__Problem description__.
Please render every line of the entries below as a Markdown table with the columns "Row" and "Content," skipping blank lines. Leave the pictures out.

(Dataset entries)
*** Block opens ***

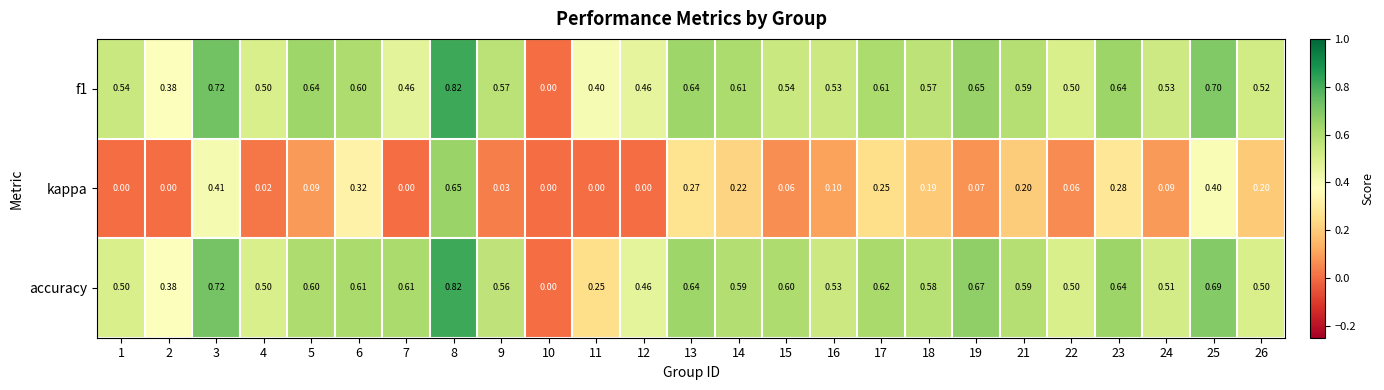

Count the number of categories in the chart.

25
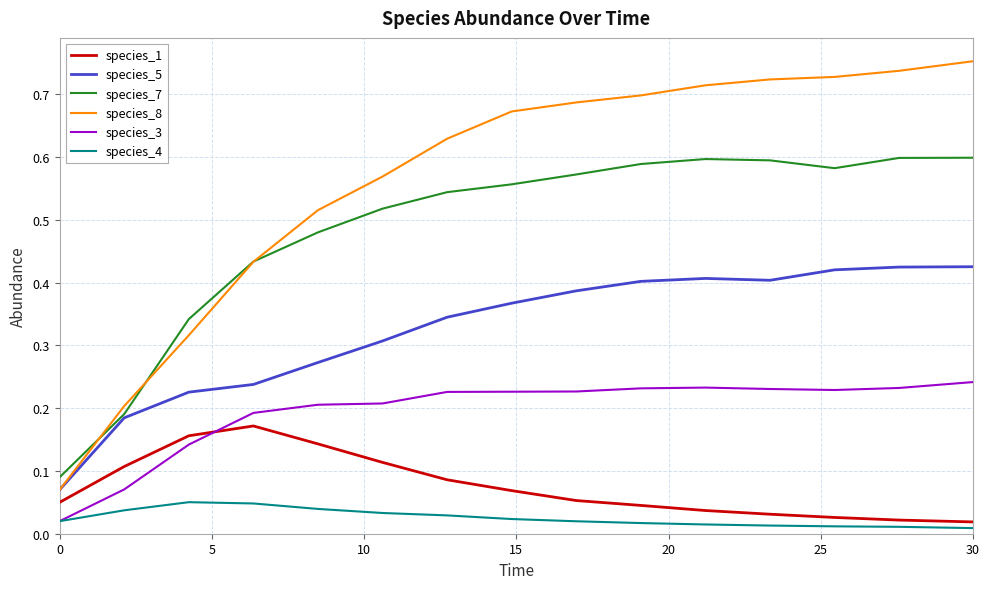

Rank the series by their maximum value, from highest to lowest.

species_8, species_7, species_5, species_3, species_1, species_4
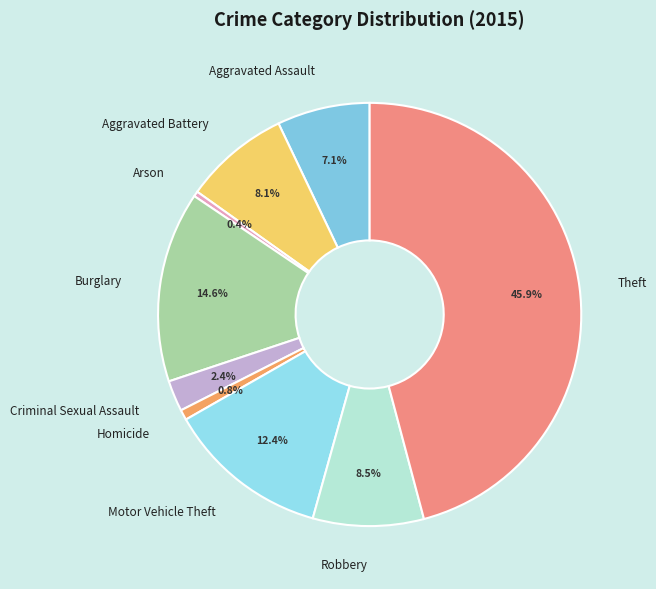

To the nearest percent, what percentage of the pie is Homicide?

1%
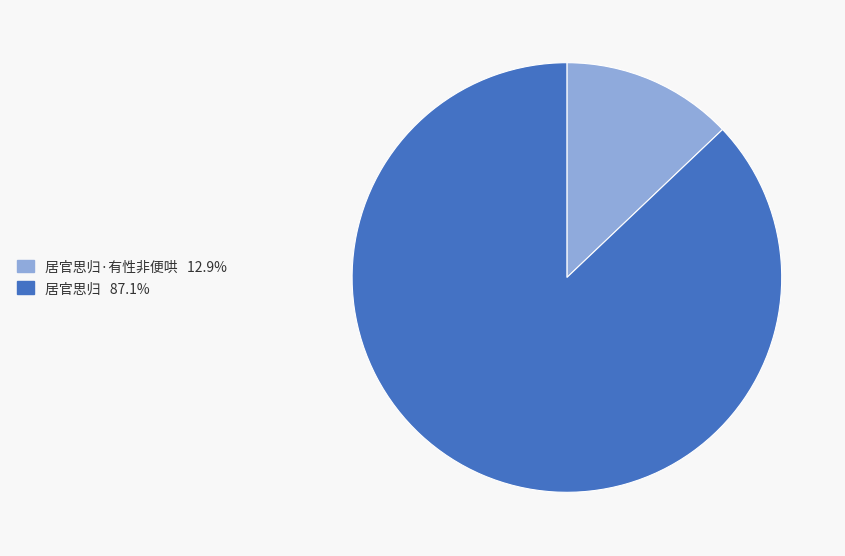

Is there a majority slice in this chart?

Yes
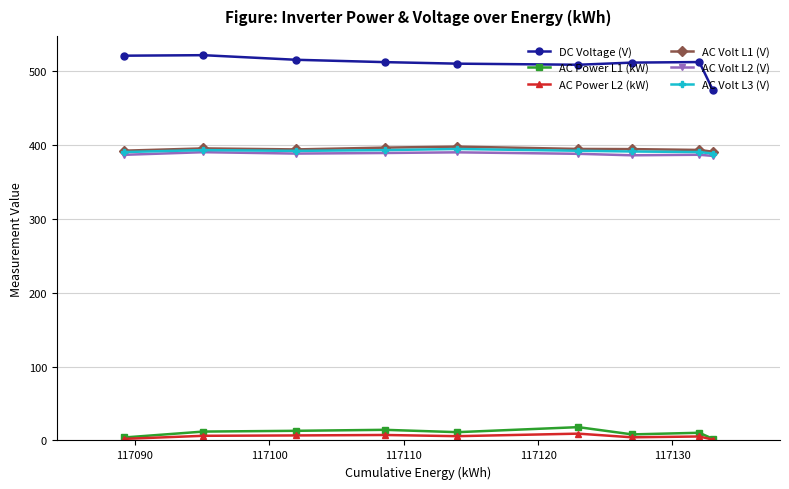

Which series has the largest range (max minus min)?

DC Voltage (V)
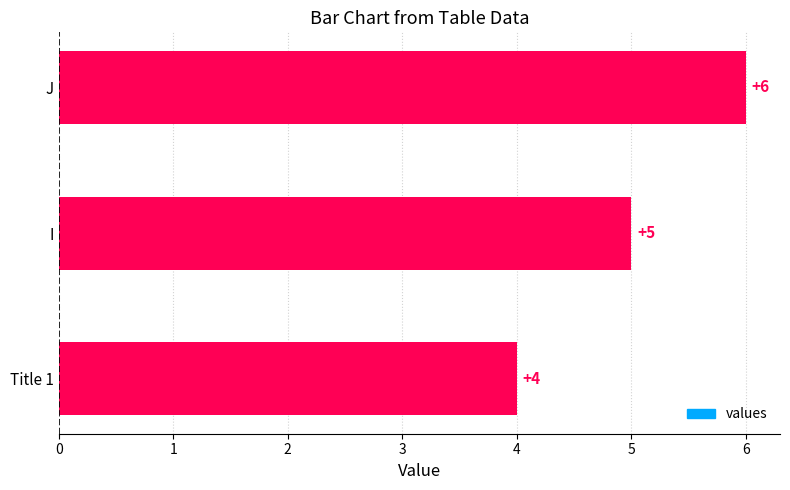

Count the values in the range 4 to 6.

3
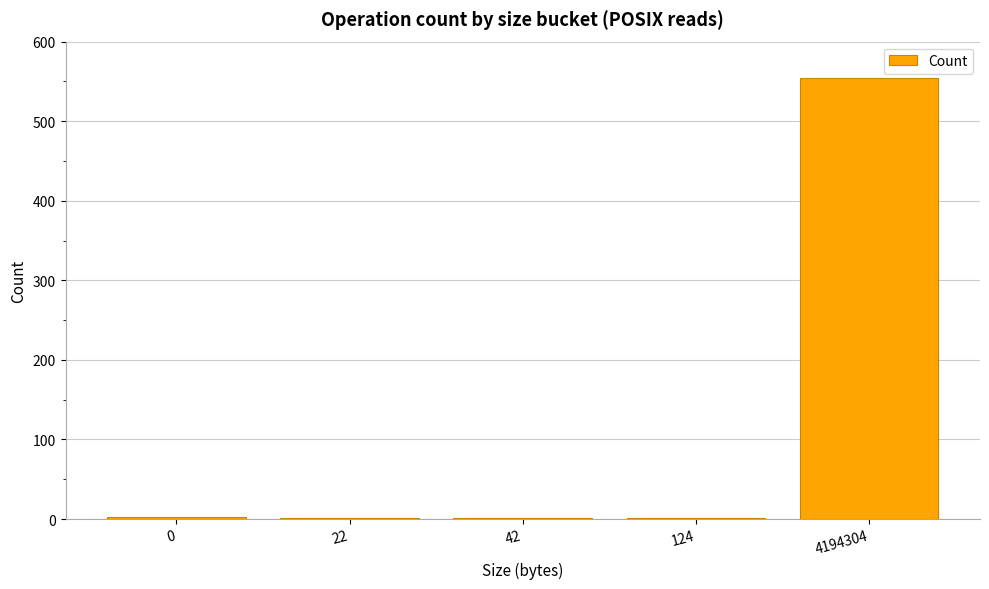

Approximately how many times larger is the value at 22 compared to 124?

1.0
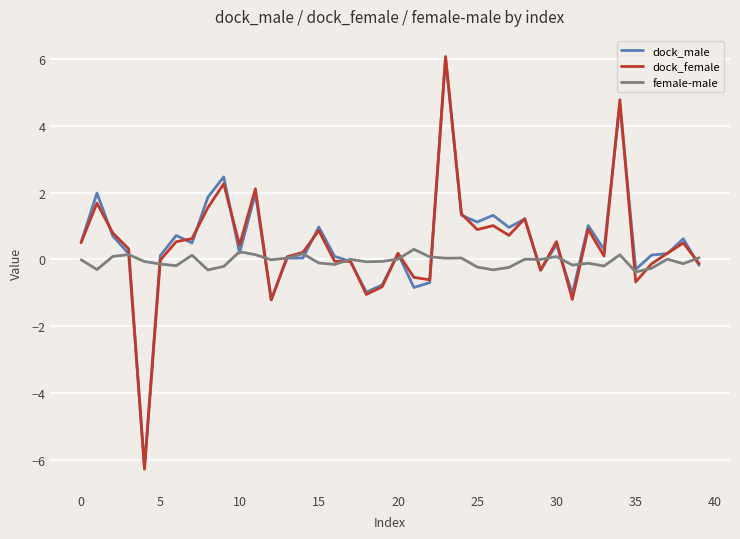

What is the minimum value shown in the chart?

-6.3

*** Block closes ***

__Answer box__.
| Row | Content |
|---|---|
| 1 | Count the number of categories in the chart. |
| 2 | 25 |
| 3 | Rank the series by their maximum value, from highest to lowest. |
| 4 | species_8, species_7, species_5, species_3, species_1, species_4 |
| 5 | To the nearest percent, what percentage of the pie is Homicide? |
| 6 | 1% |
| 7 | Is there a majority slice in this chart? |
| 8 | Yes |
| 9 | Which series has the largest range (max minus min)? |
| 10 | DC Voltage (V) |
| 11 | Count the values in the range 4 to 6. |
| 12 | 3 |
| 13 | Approximately how many times larger is the value at 22 compared to 124? |
| 14 | 1.0 |
| 15 | What is the minimum value shown in the chart? |
| 16 | -6.3 |